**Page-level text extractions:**
◇ ◇ ◇

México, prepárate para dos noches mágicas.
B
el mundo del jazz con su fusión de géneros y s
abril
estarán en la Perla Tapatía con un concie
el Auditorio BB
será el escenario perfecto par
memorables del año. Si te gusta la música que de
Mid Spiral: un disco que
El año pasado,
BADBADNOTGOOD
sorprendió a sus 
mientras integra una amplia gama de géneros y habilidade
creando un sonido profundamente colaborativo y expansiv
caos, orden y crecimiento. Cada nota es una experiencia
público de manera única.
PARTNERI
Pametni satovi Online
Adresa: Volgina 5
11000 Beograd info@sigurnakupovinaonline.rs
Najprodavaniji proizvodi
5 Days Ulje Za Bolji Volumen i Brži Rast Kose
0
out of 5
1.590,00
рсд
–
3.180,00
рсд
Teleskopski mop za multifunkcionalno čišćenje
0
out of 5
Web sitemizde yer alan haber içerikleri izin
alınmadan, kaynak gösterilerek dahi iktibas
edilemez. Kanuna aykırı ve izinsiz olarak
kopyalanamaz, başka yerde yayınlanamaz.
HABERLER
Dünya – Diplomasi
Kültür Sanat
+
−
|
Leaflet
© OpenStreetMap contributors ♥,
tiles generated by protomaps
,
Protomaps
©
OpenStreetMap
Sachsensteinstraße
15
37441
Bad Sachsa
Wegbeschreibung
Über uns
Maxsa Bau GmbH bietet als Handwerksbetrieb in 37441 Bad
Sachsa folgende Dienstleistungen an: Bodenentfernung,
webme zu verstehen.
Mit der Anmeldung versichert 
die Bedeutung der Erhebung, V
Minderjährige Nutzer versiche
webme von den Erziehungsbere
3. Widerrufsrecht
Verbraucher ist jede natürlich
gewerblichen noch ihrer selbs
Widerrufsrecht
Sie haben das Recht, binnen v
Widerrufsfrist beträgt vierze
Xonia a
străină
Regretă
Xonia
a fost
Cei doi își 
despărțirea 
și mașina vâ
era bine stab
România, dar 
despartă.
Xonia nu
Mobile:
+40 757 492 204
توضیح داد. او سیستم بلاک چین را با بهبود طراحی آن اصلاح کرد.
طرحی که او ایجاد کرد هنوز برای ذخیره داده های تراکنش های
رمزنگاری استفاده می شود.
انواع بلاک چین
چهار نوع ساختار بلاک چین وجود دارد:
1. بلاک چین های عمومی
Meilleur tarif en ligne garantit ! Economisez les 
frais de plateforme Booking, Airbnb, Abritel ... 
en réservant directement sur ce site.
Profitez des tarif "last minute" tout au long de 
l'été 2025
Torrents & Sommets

◇ ◇ ◇

**Description of the task:** Copy each line above exactly as it stands.

**Task output:**
México, prepárate para dos noches mágicas.
B
el mundo del jazz con su fusión de géneros y s
abril
estarán en la Perla Tapatía con un concie
el Auditorio BB
será el escenario perfecto par
memorables del año. Si te gusta la música que de
Mid Spiral: un disco que
El año pasado,
BADBADNOTGOOD
sorprendió a sus 
mientras integra una amplia gama de géneros y habilidade
creando un sonido profundamente colaborativo y expansiv
caos, orden y crecimiento. Cada nota es una experiencia
público de manera única.
PARTNERI
Pametni satovi Online
Adresa: Volgina 5
11000 Beograd info@sigurnakupovinaonline.rs
Najprodavaniji proizvodi
5 Days Ulje Za Bolji Volumen i Brži Rast Kose
0
out of 5
1.590,00
рсд
–
3.180,00
рсд
Teleskopski mop za multifunkcionalno čišćenje
0
out of 5
Web sitemizde yer alan haber içerikleri izin
alınmadan, kaynak gösterilerek dahi iktibas
edilemez. Kanuna aykırı ve izinsiz olarak
kopyalanamaz, başka yerde yayınlanamaz.
HABERLER
Dünya – Diplomasi
Kültür Sanat
+
−
|
Leaflet
© OpenStreetMap contributors ♥,
tiles generated by protomaps
,
Protomaps
©
OpenStreetMap
Sachsensteinstraße
15
37441
Bad Sachsa
Wegbeschreibung
Über uns
Maxsa Bau GmbH bietet als Handwerksbetrieb in 37441 Bad
Sachsa folgende Dienstleistungen an: Bodenentfernung,
webme zu verstehen.
Mit der Anmeldung versichert 
die Bedeutung der Erhebung, V
Minderjährige Nutzer versiche
webme von den Erziehungsbere
3. Widerrufsrecht
Verbraucher ist jede natürlich
gewerblichen noch ihrer selbs
Widerrufsrecht
Sie haben das Recht, binnen v
Widerrufsfrist beträgt vierze
Xonia a
străină
Regretă
Xonia
a fost
Cei doi își 
despărțirea 
și mașina vâ
era bine stab
România, dar 
despartă.
Xonia nu
Mobile:
+40 757 492 204
توضیح داد. او سیستم بلاک چین را با بهبود طراحی آن اصلاح کرد.
طرحی که او ایجاد کرد هنوز برای ذخیره داده های تراکنش های
رمزنگاری استفاده می شود.
انواع بلاک چین
چهار نوع ساختار بلاک چین وجود دارد:
1. بلاک چین های عمومی
Meilleur tarif en ligne garantit ! Economisez les 
frais de plateforme Booking, Airbnb, Abritel ... 
en réservant directement sur ce site.
Profitez des tarif "last minute" tout au long de 
l'été 2025
Torrents & Sommets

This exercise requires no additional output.